About alcohol-related injury

In 2019–20, alcohol-related injury hospitalisations accounted for 5.7% of all injury hospitalisations and 14% of all injury deaths (AIHW 2022c).

In 2019–20, alcohol-related injuries resulted in:

30,000 hospitalisations in 2019–20
118 per 100,000 population

1,950 deaths in 2019–20
7.7 per 100,000 population

Alcohol use is a major cause of preventable disease, illness and death in Australia (AIHW 2022a). The 2018 Australian Burden of Disease study found that alcohol use is the fifth-ranked preventable risk factor, contributing to 4.5% of the total burden of disease (AIHW 2021).

Excessive alcohol consumption can have both long-term and short-term health impacts. Long-term impacts include damage to organs such as the liver, brain and heart; cancer, mental ill health; and injury (Department of Health and Aged Care 2022, AIHW 2022a).

Short-term impacts include alcohol poisoning, hangovers, decreased coordination and inhibition, and an increase in risky behaviour or interpersonal conflict, which can increase the risk of injury (Better Health 2022; Department of Health and Aged Care 2022, Queensland Government 2023).

The alcohol-related injuries explored in this report may have long-term or short-term impacts on health and wellbeing.

Injuries are harm that is a direct result of an environmental event, circumstance, or condition.
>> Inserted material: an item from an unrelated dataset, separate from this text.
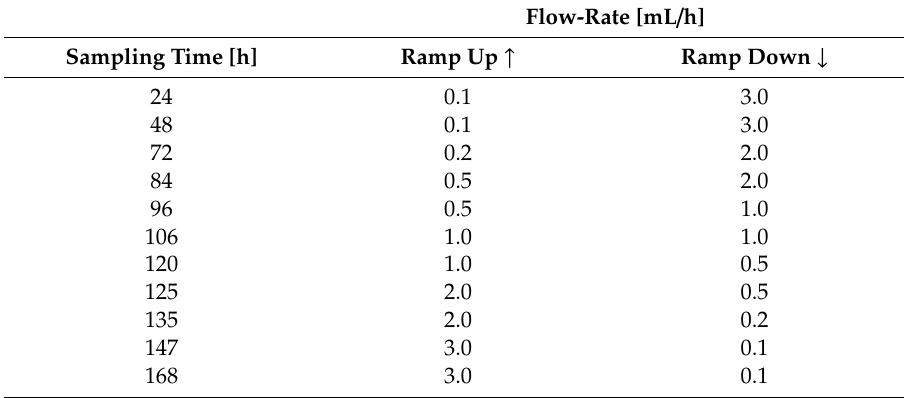
Figure 1. Dissolution setup. The reservoir for the physiological fluid was controlled at 37 °C, as well as the flow-through cells. The peristaltic pump regulated the flow-rate of up to eight cells in parallel, with a programmable autosampler for fluid collection. The flow-through cell was equipped with 5 kDa membranes to hold back particles and only allow the flow of ions. The meniscus of the reservoir was elevated approx. 0.5 m above the cells such that the hydrostatic pressure balanced the pressure drop by the 5 kDa membrane. Table 1. Ramped flow-rates in dependence of time. Ramp up describes an increasing flow-rate from 0.1 to 3 mL/h, and ramp down describes a decreasing flow-rate from 3 to 0.1 mL/h.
Most injury events are preventable (AIHW 2022b).

Injuries may be:

  • unintentional – causes include accidental poisoning, choking and suffocation, contact with living things, contact with objects, drowning and submersion, falls, burns and transport accidents
  • intentional – caused by assault, homicide, intentional self-harm and suicide
  • of undetermined intent.

Further details on each of these causes of injury are included in Injury in Australia.